平安時代の親子哀話・石童丸物語のヒロイン・千里ノ前(ちさとのまえ)の命日の3月24日、その菩提寺である西光寺学文路苅萱堂(さいこうじかむろかるかやどう)=和歌山県橋本市学文路=で、「没後855年御遠忌(ごおんき)法要」が営まれた。
石童丸物語は、筑紫の国(福岡県)の領主が、苅萱道心(かるかや・どうしん)と称して高野山で修行。道心が出家後、2番目の夫人(側室)・千里が生んだ一子・石童丸が、父と会いたさに、千里と共に高野山をめざす。
女人禁制のため、母を山麓の宿「玉屋(たまや)」に残して道心に会ったが、修行中の道心は父と名乗れず、落胆した石童丸が「玉屋」に戻ると、母は心労のため急逝していた。石童丸は道心の弟子となるが、生涯、父子の名乗りはできなかったという哀話である。
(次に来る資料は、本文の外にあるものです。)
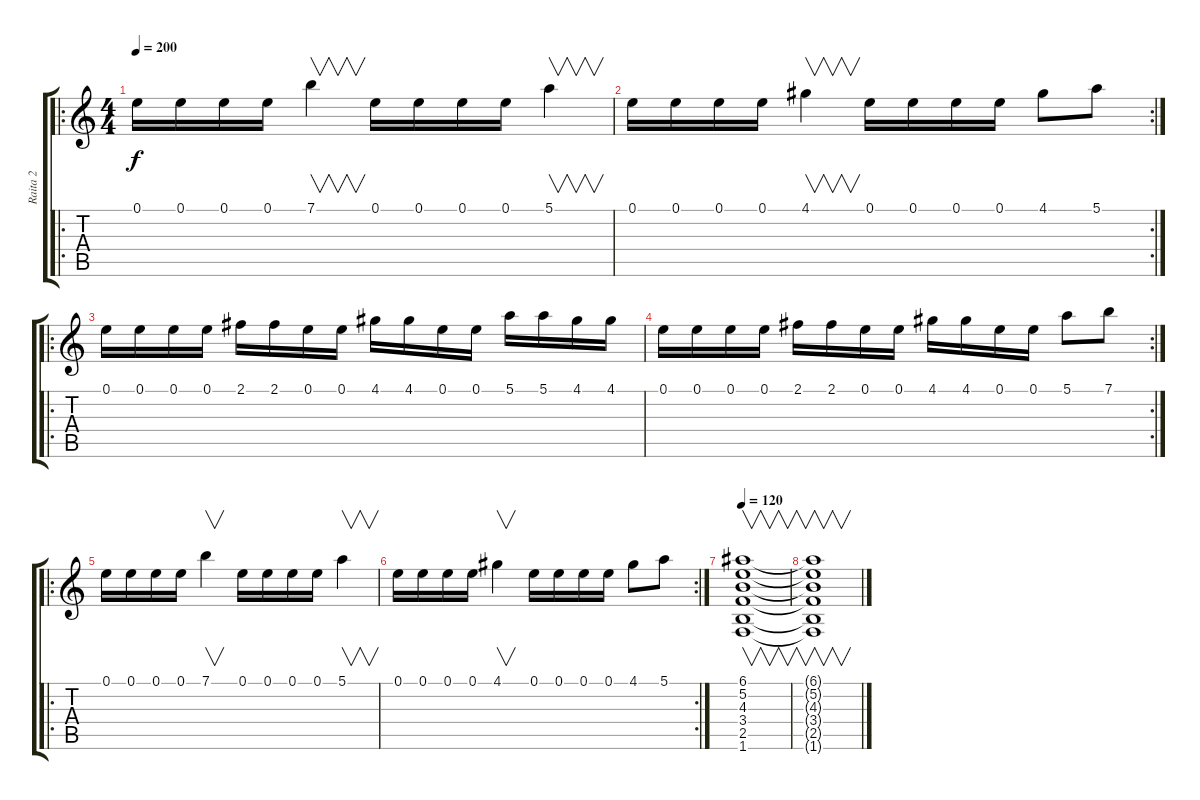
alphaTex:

\track ("Raita 2" "Raita 2") {instrument acousticguitarsteel}
\staff {score tabs}
\tuning (E4 B3 G3 D3 A2 E2) {hide}
\ro
\ts (4 4)
\tempo 200
\clef g2
\ks c
0.1.16{dy f} 0.1.16 0.1.16 0.1.16 7.1.4{v} 0.1.16 0.1.16 0.1.16 0.1.16 5.1.4{v} |
\rc 2
0.1.16 0.1.16 0.1.16 0.1.16 4.1.4{v} 0.1.16 0.1.16 0.1.16 0.1.16 4.1.8 5.1.8 |
\ro
0.1.16 0.1.16 0.1.16 0.1.16 2.1.16 2.1.16 0.1.16 0.1.16 4.1.16 4.1.16 0.1.16 0.1.16 5.1.16 5.1.16 4.1.16 4.1.16 |
\rc 2
0.1.16 0.1.16 0.1.16 0.1.16 2.1.16 2.1.16 0.1.16 0.1.16 4.1.16 4.1.16 0.1.16 0.1.16 5.1.8 7.1.8 |
\ro
0.1.16 0.1.16 0.1.16 0.1.16 7.1.4{v} 0.1.16 0.1.16 0.1.16 0.1.16 5.1.4{v} |
\rc 2
0.1.16 0.1.16 0.1.16 0.1.16 4.1.4{v} 0.1.16 0.1.16 0.1.16 0.1.16 4.1.8 5.1.8 |
\tempo 120
(6.1 5.2 4.3 3.4 2.5 1.6).1{v} |
(6.1{t} 5.2{t} 4.3{t} 3.4{t} 2.5{t} 1.6{t}).1{v}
この日、田野賢朗(たの・けんろう)住職が読経。畑野富雄(はたの・とみお)檀家総代はじめ檀信徒ら約20人が合掌して、千里ノ前の冥福を祈った。
同苅萱堂の岩橋哲也(いわはし・てつや)顧問によると、松尾芭蕉が「奥の細道」へ旅立つ前年、母の位牌を持って、苅萱堂前の表参道から高野山へ参拝した。芭蕉の「父母のしきりにこひし雉子(きじ)の声」の句碑が、奥の院参道に建っており、その句意は、「父母を慕う石童丸」の心に通じている。
法要の後、本堂・縁側から「餅まき・お菓子まき」が行われ、子どもを含む約30人の善男善女が、どっと飛んでくる餅やお菓子を拾って大歓声を上げていた。
田野住職は「本堂南側に千里ノ前の宝篋印塔(ほうきょういんとう)や、墓所に埋まっていた墓石を祀っており、大勢の方々が参拝してくれます。家族の情愛が流れる石堂丸物語をずっと伝承してほしいです」と話していた。
写真(上)は西光寺学文路苅萱堂で営まれた千里御前の没後855年御遠忌(ごおんき)法要。写真(中)は千里ノ前の墓所=正面が宝篋印塔、右は墓石。写真(下)は「餅まき和菓子まき」に大喜びの家族連れら=同苅萱堂境内で。